What does the public think?

Surveys indicate that this case is not on most American’s radar screens. In a poll taken by the Kaiser Family Foundation, more than half surveyed (56%) say they have heard nothing about the case. Since the law was passed in 2010, more people view it unfavorably than favorably. Still, only 32% of those surveyed by Kaiser would like Congress to repeal the law entirely, although another 14% want the law scaled back. On the other hand, 23% say they want to see Congress expand the law and 19% want it to move forward as is. Not surprisingly, opinion is sharply divided by political party.

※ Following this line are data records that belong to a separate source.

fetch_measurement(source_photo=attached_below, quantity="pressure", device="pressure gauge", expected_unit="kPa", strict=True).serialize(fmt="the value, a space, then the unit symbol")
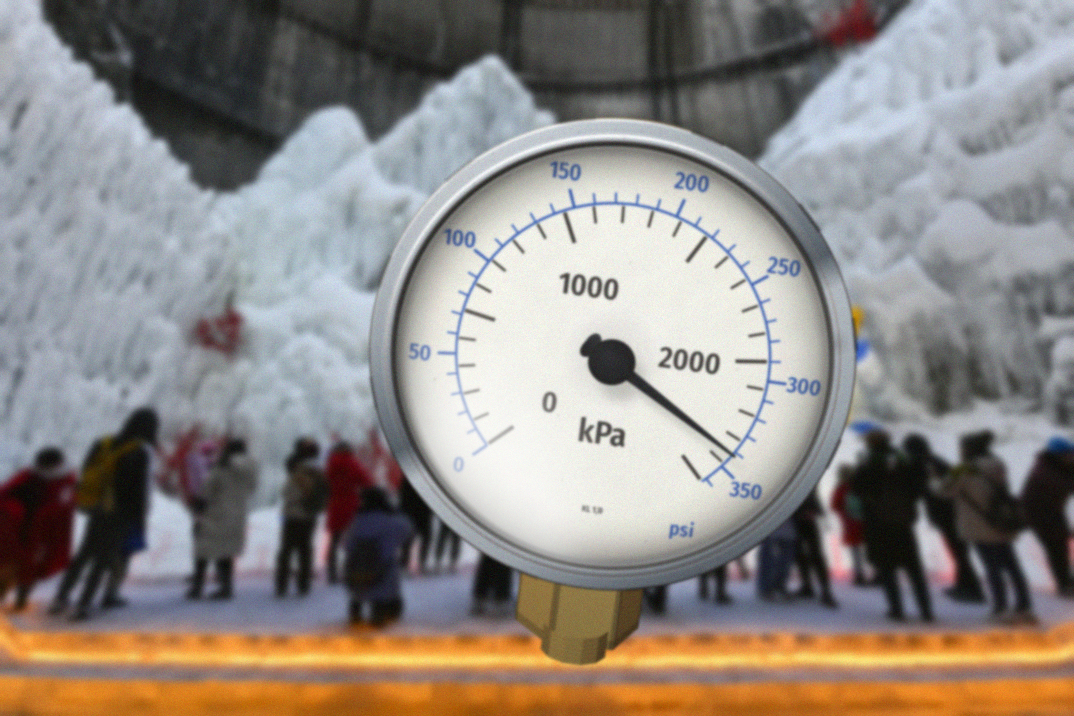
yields 2350 kPa
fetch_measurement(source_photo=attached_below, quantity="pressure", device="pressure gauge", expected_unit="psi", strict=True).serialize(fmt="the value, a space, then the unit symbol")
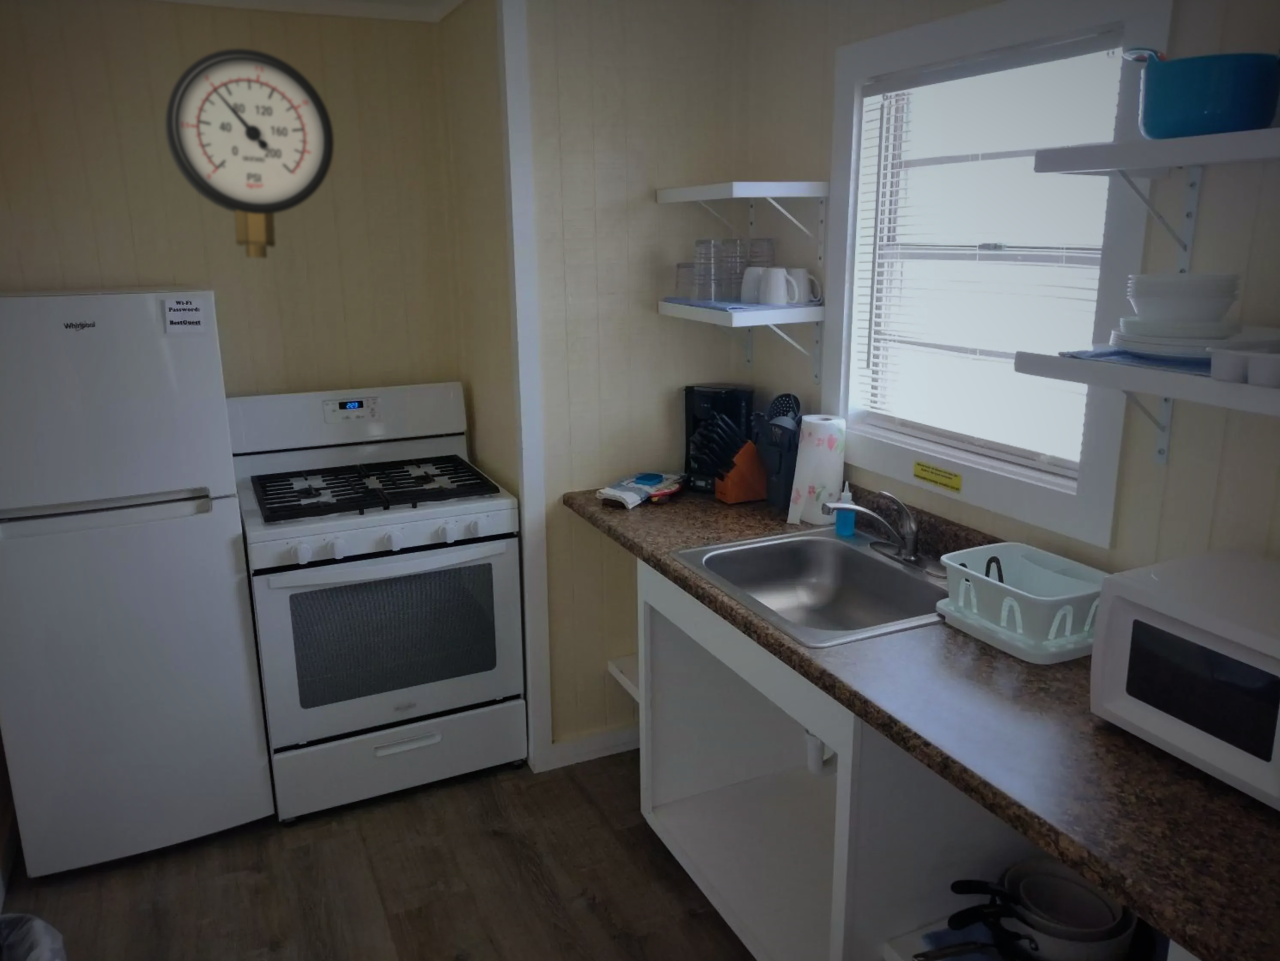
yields 70 psi
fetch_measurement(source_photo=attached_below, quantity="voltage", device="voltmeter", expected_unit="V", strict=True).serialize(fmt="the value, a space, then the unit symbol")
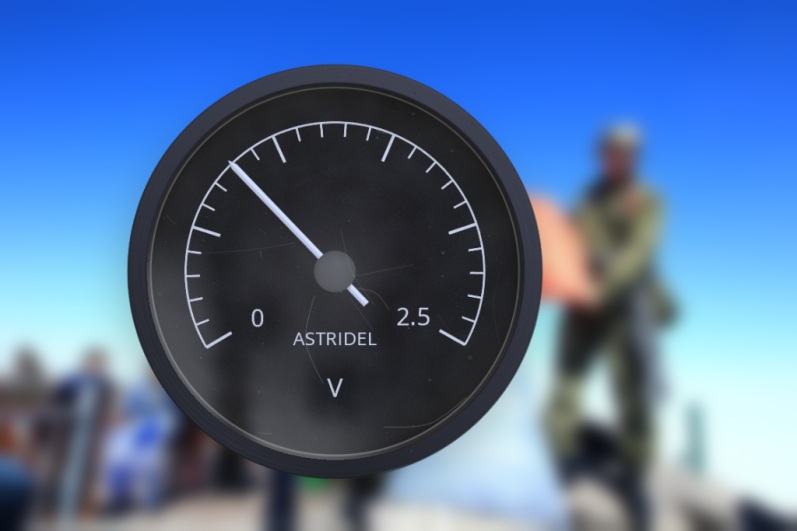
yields 0.8 V
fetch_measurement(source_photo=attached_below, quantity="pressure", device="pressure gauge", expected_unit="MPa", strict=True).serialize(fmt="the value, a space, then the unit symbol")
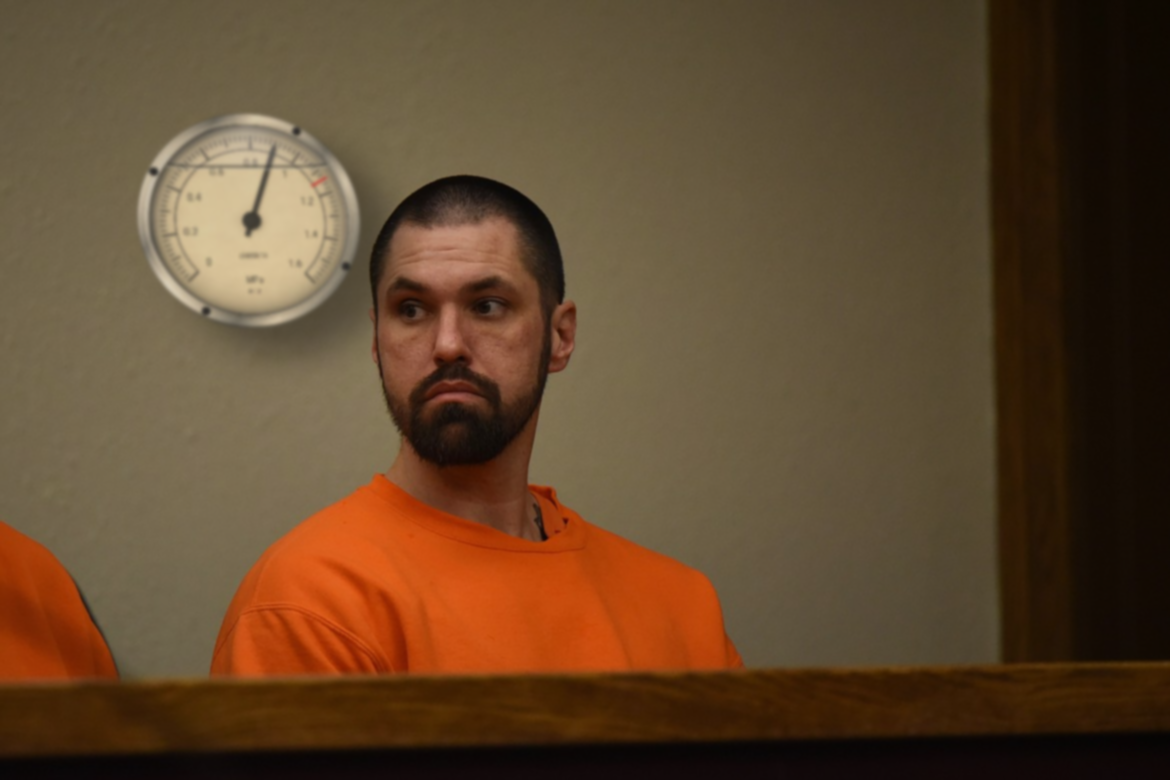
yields 0.9 MPa
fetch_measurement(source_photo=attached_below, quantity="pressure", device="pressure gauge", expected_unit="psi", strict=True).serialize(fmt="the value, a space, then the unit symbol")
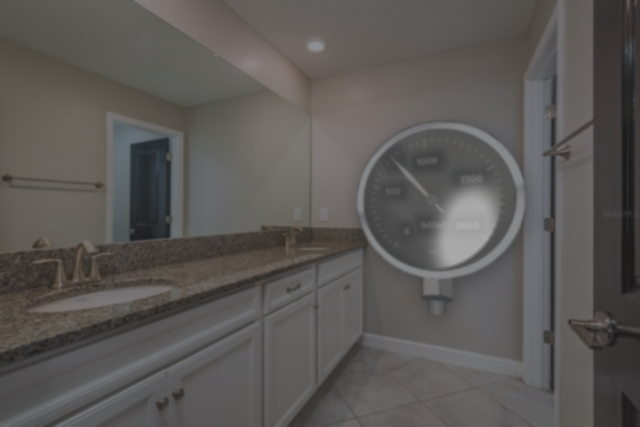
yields 750 psi
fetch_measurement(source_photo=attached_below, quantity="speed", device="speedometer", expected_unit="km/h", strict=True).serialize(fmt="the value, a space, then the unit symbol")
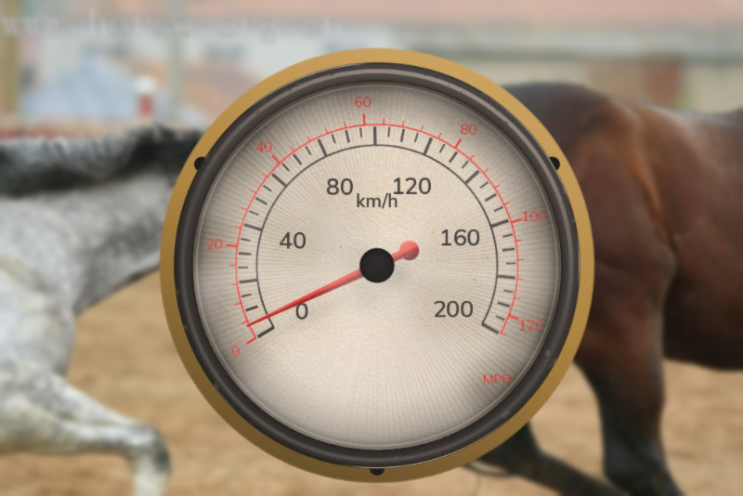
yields 5 km/h
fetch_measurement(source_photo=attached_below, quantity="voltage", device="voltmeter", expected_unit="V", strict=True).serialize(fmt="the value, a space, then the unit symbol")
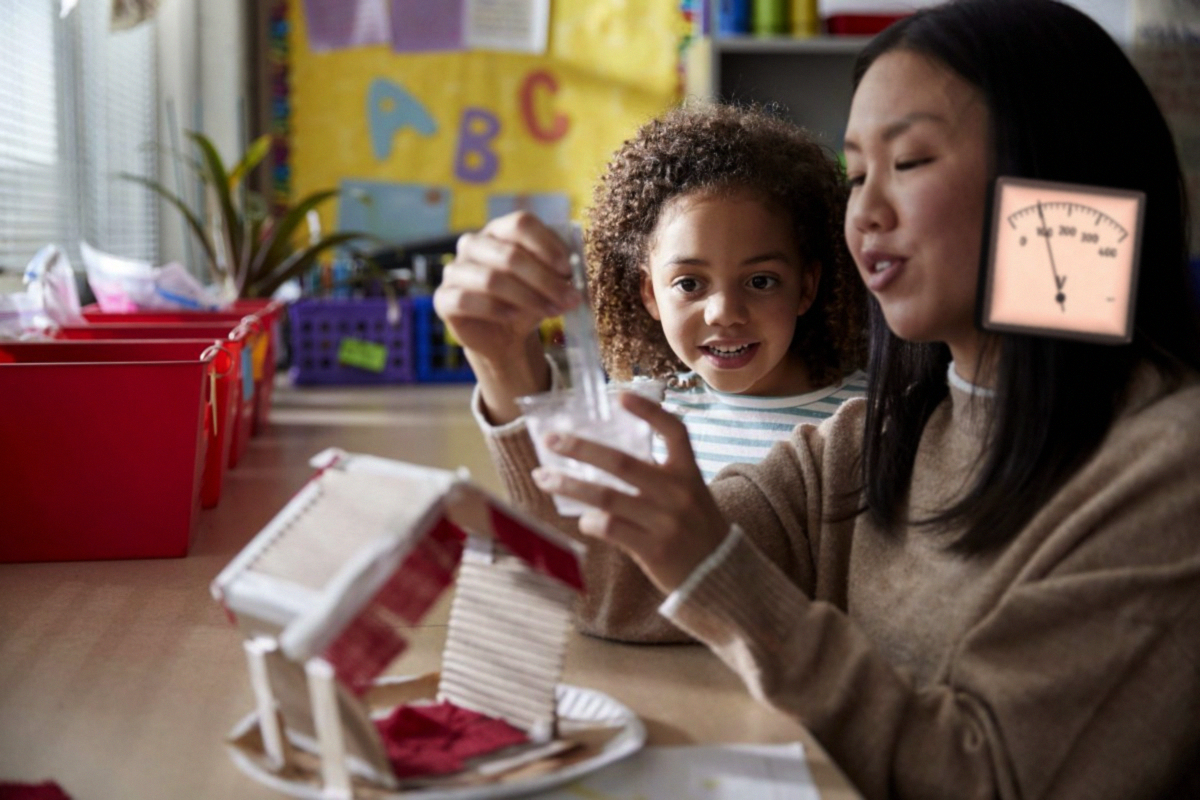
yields 100 V
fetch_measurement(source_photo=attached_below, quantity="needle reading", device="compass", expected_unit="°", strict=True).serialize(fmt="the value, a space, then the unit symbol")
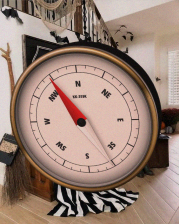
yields 330 °
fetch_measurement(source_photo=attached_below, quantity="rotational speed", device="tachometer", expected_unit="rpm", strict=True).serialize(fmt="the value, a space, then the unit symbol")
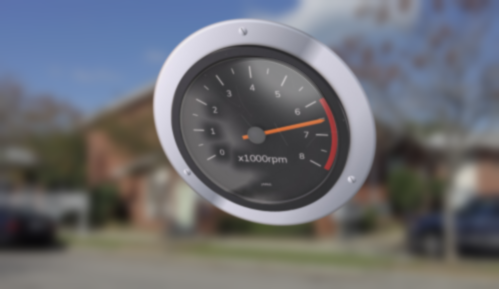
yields 6500 rpm
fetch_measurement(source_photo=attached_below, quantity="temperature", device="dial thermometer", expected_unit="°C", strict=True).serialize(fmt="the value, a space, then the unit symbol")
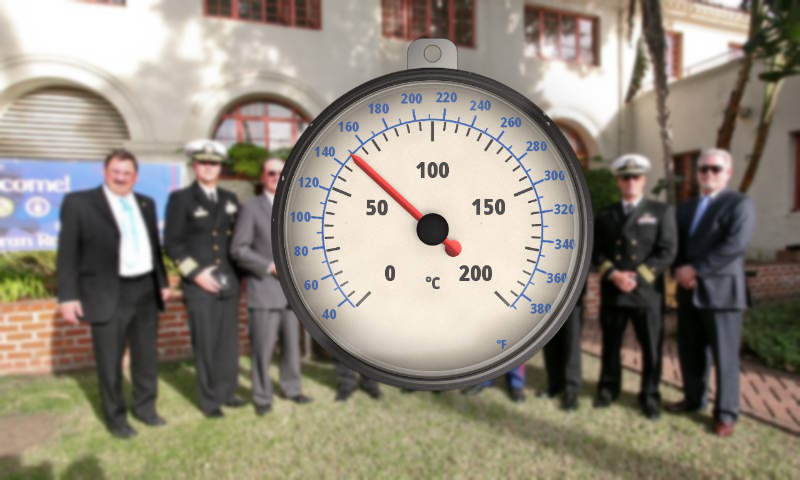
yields 65 °C
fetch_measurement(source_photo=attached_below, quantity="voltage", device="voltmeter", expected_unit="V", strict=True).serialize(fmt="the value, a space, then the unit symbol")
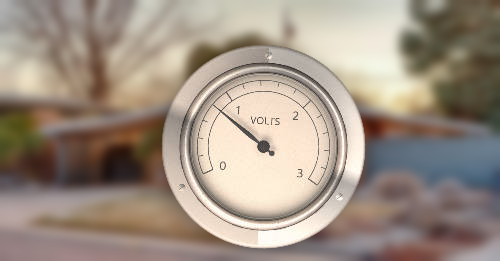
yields 0.8 V
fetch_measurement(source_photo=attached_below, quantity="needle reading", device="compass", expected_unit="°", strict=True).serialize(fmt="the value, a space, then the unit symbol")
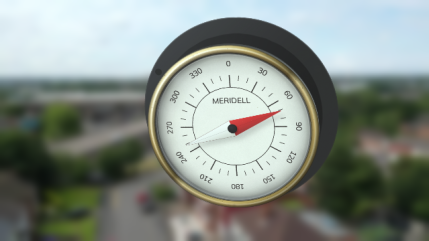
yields 70 °
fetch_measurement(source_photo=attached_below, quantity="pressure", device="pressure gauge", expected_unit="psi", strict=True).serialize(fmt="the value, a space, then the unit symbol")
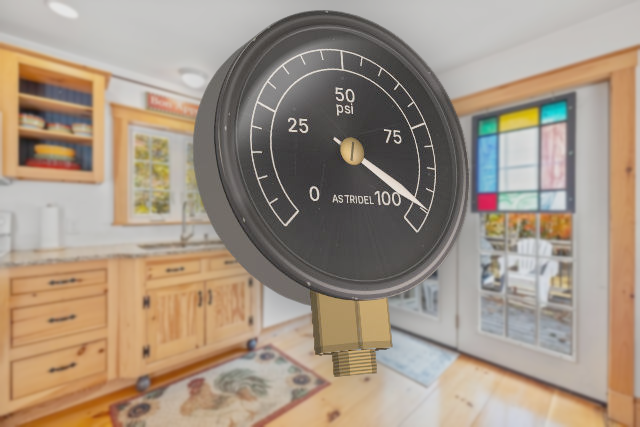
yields 95 psi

Additionally, when asked what will happen with the law in this Republican-led Congress, 31% believe the law will undergo a major change and 32% believe it will see only minor change. Just 12% believe it will be repealed entirely. Most see lawmakers' proposals to change the ACA as an attempt to gain political advantage (63%) rather than to improve the law itself (29%). Large majorities of Democrats and independents feel this way, while Republicans are divided.

What should employers do?

Employers have planned for ACA compliance since the law was passed in 2010. All along the way we have been challenged by the complexity of the law, zig-zagged to accommodate changes and delays, and digested regulatory guidance that has not always been timely or easy to understand. There have been political battles and attempts to derail the law. Some held out hope that a prior Supreme Court decision or the mid-term elections would bring about major changes, even repeal. So here we are — again. Even if the Supreme Court strikes down FFE subsidies, all other ACA provisions remain in place. Our best advice? Assume the law will remain essentially intact until we know otherwise, and keep doing what you’re doing.